Could a Chinese-made 3D printer get American children to excel at math and science again?
Much as Saudi Arabia knows its economy must someday transition away from oil, an unsustainable, resource, China knows that traditional manufacturing is becoming just as crude. According to reports, their answer is to imbue the next generation with the tools to create a new industrial base that’s focused on creation, not destruction: additive manufacturing.
The CEO of XYZprinting, the Taipei-based maker of the kid-friendly da Vinci Jr. 1.0 3D printer, has said the Chinese government wants to put a 3D printer in each of its 400,000 primary schools by next year, a move that could spur the inevitable 3D printing renaissance much sooner than previously expected.
No renaissance is complete without a Michelangelo to complement its da Vinci, and Shenzhen-based Weistek Co. believes it has found one with the MiniToy, a one-touch 3D printer that began development in February 2015. It is expected to be commercially available by Christmas. An already-funded Kickstarter is ongoing until June 24.
“We saw the market in China for education and executed quickly,” says Ken Kwok, Weistek’s vice president of marketing and sales, who notes that “the 3D printing industry has grown 100% in the last three years worldwide.”
The MiniToy 3D printer is safe and easy for children to use. Photo: Weistek Co.
Fourteen pounds lighter than the da Vinci Jr., the robust 19-lb box, meant for children ages five and older, has no sharp edges or external screws, and the raised printing tray hides the extruder from tiny, curious fingers. Adult supervision is still encouraged.
With a touch of a smart device (or PC), kids can create objects comprised of “fun” PLA materials that stretch, change color or glow in the dark, up to 170 x 130 x 150 mm. It takes anywhere from 30 to 60 min.
The smooth blue and yellow 3D printer looks equal parts Fisher-Price and Minion. It should easily capture the eye – and imagination – of any kid who uses it.
“Children don’t know it’s something industrial, they only know it’s cute and attractive and they want to touch it,” Kwok explains. “All the 3D printers, like MakerBot, 3D Systems and Ultimaker, they look fancy, but they are industrial.”
Along with design complexities not necessary for beginners, those can cost upwards of $1,000, while the MiniToy will retail for around $400-450, Kwok says. Kickstarter backers could still get the MiniToy for $299 per unit. Individual packages are almost sold out, but the campaign is still offering plenty of printers/filament bundles for schools or Duggar-sized families.
And even with toy in its name, this is at its core an educational tool. The company wants MiniToy to be THE go-to tool that every young child with an aptitude for science, technology, engineering, arts, and mathematics (STEAM). The library of shapes and objects is categorized by these subjects
“It’s a tool to explore,” Kwok says. “It helps children use their imagination to create a real object and help them develop mentally. Unlike playing with a block that they didn’t build, they get an understanding the dimensions and calculations, and see how the physical and mechanical work with each other.”

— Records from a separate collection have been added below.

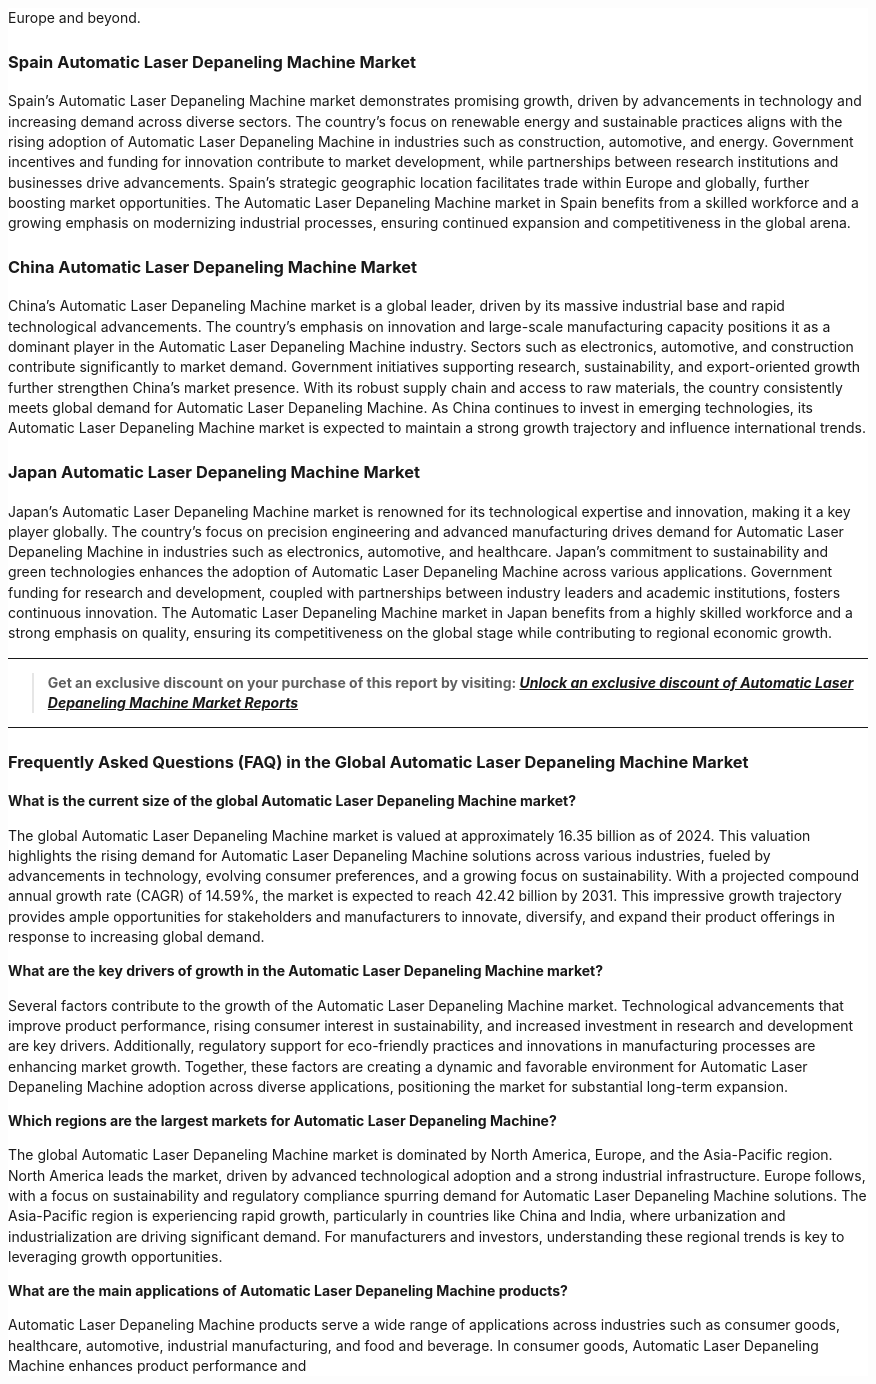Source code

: Europe and beyond.</p><h3>Spain Automatic Laser Depaneling Machine Market</h3><p>Spain&rsquo;s Automatic Laser Depaneling Machine market demonstrates promising growth, driven by advancements in technology and increasing demand across diverse sectors. The country&rsquo;s focus on renewable energy and sustainable practices aligns with the rising adoption of Automatic Laser Depaneling Machine in industries such as construction, automotive, and energy. Government incentives and funding for innovation contribute to market development, while partnerships between research institutions and businesses drive advancements. Spain&rsquo;s strategic geographic location facilitates trade within Europe and globally, further boosting market opportunities. The Automatic Laser Depaneling Machine market in Spain benefits from a skilled workforce and a growing emphasis on modernizing industrial processes, ensuring continued expansion and competitiveness in the global arena.</p><h3>China Automatic Laser Depaneling Machine Market</h3><p>China&rsquo;s Automatic Laser Depaneling Machine market is a global leader, driven by its massive industrial base and rapid technological advancements. The country&rsquo;s emphasis on innovation and large-scale manufacturing capacity positions it as a dominant player in the Automatic Laser Depaneling Machine industry. Sectors such as electronics, automotive, and construction contribute significantly to market demand. Government initiatives supporting research, sustainability, and export-oriented growth further strengthen China&rsquo;s market presence. With its robust supply chain and access to raw materials, the country consistently meets global demand for Automatic Laser Depaneling Machine. As China continues to invest in emerging technologies, its Automatic Laser Depaneling Machine market is expected to maintain a strong growth trajectory and influence international trends.</p><h3>Japan Automatic Laser Depaneling Machine Market</h3><p>Japan&rsquo;s Automatic Laser Depaneling Machine market is renowned for its technological expertise and innovation, making it a key player globally. The country&rsquo;s focus on precision engineering and advanced manufacturing drives demand for Automatic Laser Depaneling Machine in industries such as electronics, automotive, and healthcare. Japan&rsquo;s commitment to sustainability and green technologies enhances the adoption of Automatic Laser Depaneling Machine across various applications. Government funding for research and development, coupled with partnerships between industry leaders and academic institutions, fosters continuous innovation. The Automatic Laser Depaneling Machine market in Japan benefits from a highly skilled workforce and a strong emphasis on quality, ensuring its competitiveness on the global stage while contributing to regional economic growth.</p><hr /><blockquote><p><strong>Get an exclusive discount on your purchase of this report by visiting: <em><a href="://marketresearchpulse.com/ask-for-discount/107425?utm_source=Github&amp;utm_medium=0112">Unlock an exclusive discount of Automatic Laser Depaneling Machine Market Reports</a></em>&nbsp;</strong></p></blockquote><hr /><h3>Frequently Asked Questions (FAQ) in the Global Automatic Laser Depaneling Machine Market</h3><p><strong>What is the current size of the global Automatic Laser Depaneling Machine market?</strong></p><p>The global Automatic Laser Depaneling Machine market is valued at approximately 16.35 billion as of 2024. This valuation highlights the rising demand for Automatic Laser Depaneling Machine solutions across various industries, fueled by advancements in technology, evolving consumer preferences, and a growing focus on sustainability. With a projected compound annual growth rate (CAGR) of 14.59%, the market is expected to reach 42.42 billion by 2031. This impressive growth trajectory provides ample opportunities for stakeholders and manufacturers to innovate, diversify, and expand their product offerings in response to increasing global demand.</p><p><strong>What are the key drivers of growth in the Automatic Laser Depaneling Machine market?</strong></p><p>Several factors contribute to the growth of the Automatic Laser Depaneling Machine market. Technological advancements that improve product performance, rising consumer interest in sustainability, and increased investment in research and development are key drivers. Additionally, regulatory support for eco-friendly practices and innovations in manufacturing processes are enhancing market growth. Together, these factors are creating a dynamic and favorable environment for Automatic Laser Depaneling Machine adoption across diverse applications, positioning the market for substantial long-term expansion.</p><p><strong>Which regions are the largest markets for Automatic Laser Depaneling Machine?</strong></p><p>The global Automatic Laser Depaneling Machine market is dominated by North America, Europe, and the Asia-Pacific region. North America leads the market, driven by advanced technological adoption and a strong industrial infrastructure. Europe follows, with a focus on sustainability and regulatory compliance spurring demand for Automatic Laser Depaneling Machine solutions. The Asia-Pacific region is experiencing rapid growth, particularly in countries like China and India, where urbanization and industrialization are driving significant demand. For manufacturers and investors, understanding these regional trends is key to leveraging growth opportunities.</p><p><strong>What are the main applications of Automatic Laser Depaneling Machine products?</strong></p><p>Automatic Laser Depaneling Machine products serve a wide range of applications across industries such as consumer goods, healthcare, automotive, industrial manufacturing, and food and beverage. In consumer goods, Automatic Laser Depaneling Machine enhances product performance and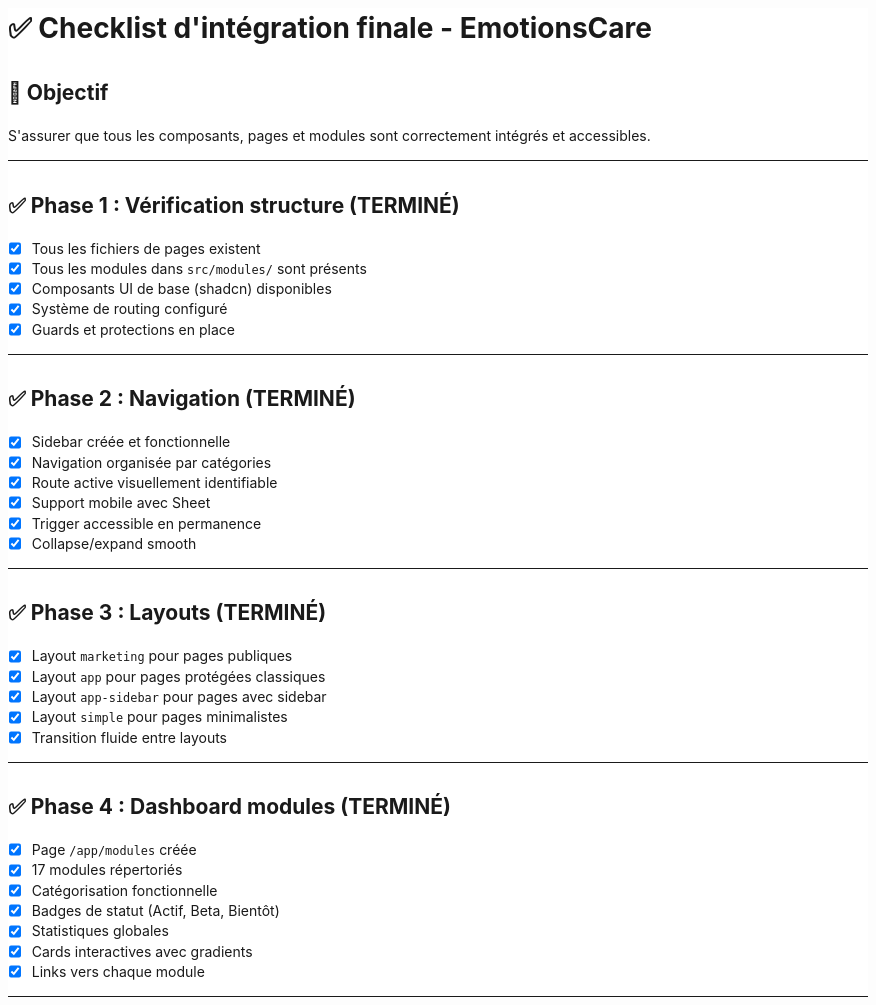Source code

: # ✅ Checklist d'intégration finale - EmotionsCare

## 🎯 Objectif
S'assurer que tous les composants, pages et modules sont correctement intégrés et accessibles.

---

## ✅ Phase 1 : Vérification structure (TERMINÉ)

- [x] Tous les fichiers de pages existent
- [x] Tous les modules dans `src/modules/` sont présents
- [x] Composants UI de base (shadcn) disponibles
- [x] Système de routing configuré
- [x] Guards et protections en place

---

## ✅ Phase 2 : Navigation (TERMINÉ)

- [x] Sidebar créée et fonctionnelle
- [x] Navigation organisée par catégories
- [x] Route active visuellement identifiable
- [x] Support mobile avec Sheet
- [x] Trigger accessible en permanence
- [x] Collapse/expand smooth

---

## ✅ Phase 3 : Layouts (TERMINÉ)

- [x] Layout `marketing` pour pages publiques
- [x] Layout `app` pour pages protégées classiques
- [x] Layout `app-sidebar` pour pages avec sidebar
- [x] Layout `simple` pour pages minimalistes
- [x] Transition fluide entre layouts

---

## ✅ Phase 4 : Dashboard modules (TERMINÉ)

- [x] Page `/app/modules` créée
- [x] 17 modules répertoriés
- [x] Catégorisation fonctionnelle
- [x] Badges de statut (Actif, Beta, Bientôt)
- [x] Statistiques globales
- [x] Cards interactives avec gradients
- [x] Links vers chaque module

---

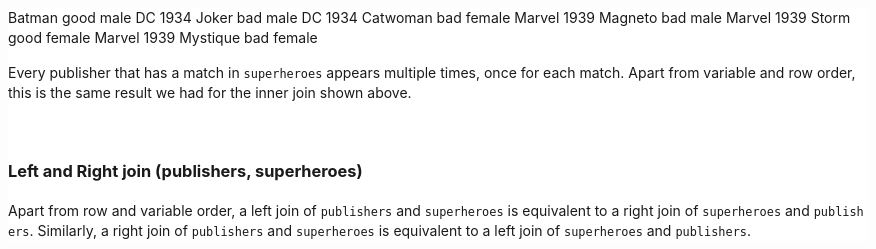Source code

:    <td style="text-align:left;"> Batman </td>
   <td style="text-align:left;"> good </td>
   <td style="text-align:left;"> male </td>
  </tr>
  <tr>
   <td style="text-align:left;"> DC </td>
   <td style="text-align:left;"> 1934 </td>
   <td style="text-align:left;"> Joker </td>
   <td style="text-align:left;"> bad </td>
   <td style="text-align:left;"> male </td>
  </tr>
  <tr>
   <td style="text-align:left;"> DC </td>
   <td style="text-align:left;"> 1934 </td>
   <td style="text-align:left;"> Catwoman </td>
   <td style="text-align:left;"> bad </td>
   <td style="text-align:left;"> female </td>
  </tr>
  <tr>
   <td style="text-align:left;"> Marvel </td>
   <td style="text-align:left;"> 1939 </td>
   <td style="text-align:left;"> Magneto </td>
   <td style="text-align:left;"> bad </td>
   <td style="text-align:left;"> male </td>
  </tr>
  <tr>
   <td style="text-align:left;"> Marvel </td>
   <td style="text-align:left;"> 1939 </td>
   <td style="text-align:left;"> Storm </td>
   <td style="text-align:left;"> good </td>
   <td style="text-align:left;"> female </td>
  </tr>
  <tr>
   <td style="text-align:left;"> Marvel </td>
   <td style="text-align:left;"> 1939 </td>
   <td style="text-align:left;"> Mystique </td>
   <td style="text-align:left;"> bad </td>
   <td style="text-align:left;"> female </td>
  </tr>
</tbody>
</table>

Every publisher that has a match in `superheroes` appears multiple times, once for each match. Apart from variable and row order, this is the same result we had for the inner join  shown above.

<br>

### Left and Right join (publishers, superheroes)

Apart from row and variable order, a left join of `publishers` and `superheroes` is equivalent to a right join of `superheroes` and `publishers`. Similarly, a right join of `publishers` and `superheroes` is equivalent to a left join of `superheroes` and `publishers`.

“We believe STEAM will be growing a lot, and there will be a lot of synergy with the MiniToy,” Kwok says. And just as the Harry Potter series grew more adult over time, Weistek expects MiniToy will evolve to meet the demands of the hungry minds who will want to build more and more complex objects.
“One thing we are working very hard to do is build cool 3D models. Assembly and expandable, make it more attractive for them to play and learn with,” he says.
MiniToy says it will grow with its users, offering more complex shapes and designs every year. They are currently looking for app partners.
Shenzhen, home base for Weistek, is 11 miles from Hong Kong, a region consistently ranked at or near No. 1 in children's math and science education global ranking . Giving their children a MiniToy is akin to giving Spartan children a mini gun. A less offensive comparison is gifting a 5-year old Michelangelo with Adobe InDesign.
The great thing about a renaissance, though, is that everyone has the opportunity to start fresh. Nothing is stopping an American school from buying a few low-priced 3D printers, whatever the brand, to inspire the next generation to be makers, not consumers.
During the robot revolution of the 1980s, Japan embraced the technology wholeheartedly while the U.S. gave it a limp-wristed handshake. China's is now pushing for 3D printing. If America doesn't shove back with equal aplomb, America's manufacturing class could be phased out even before fossil fuel.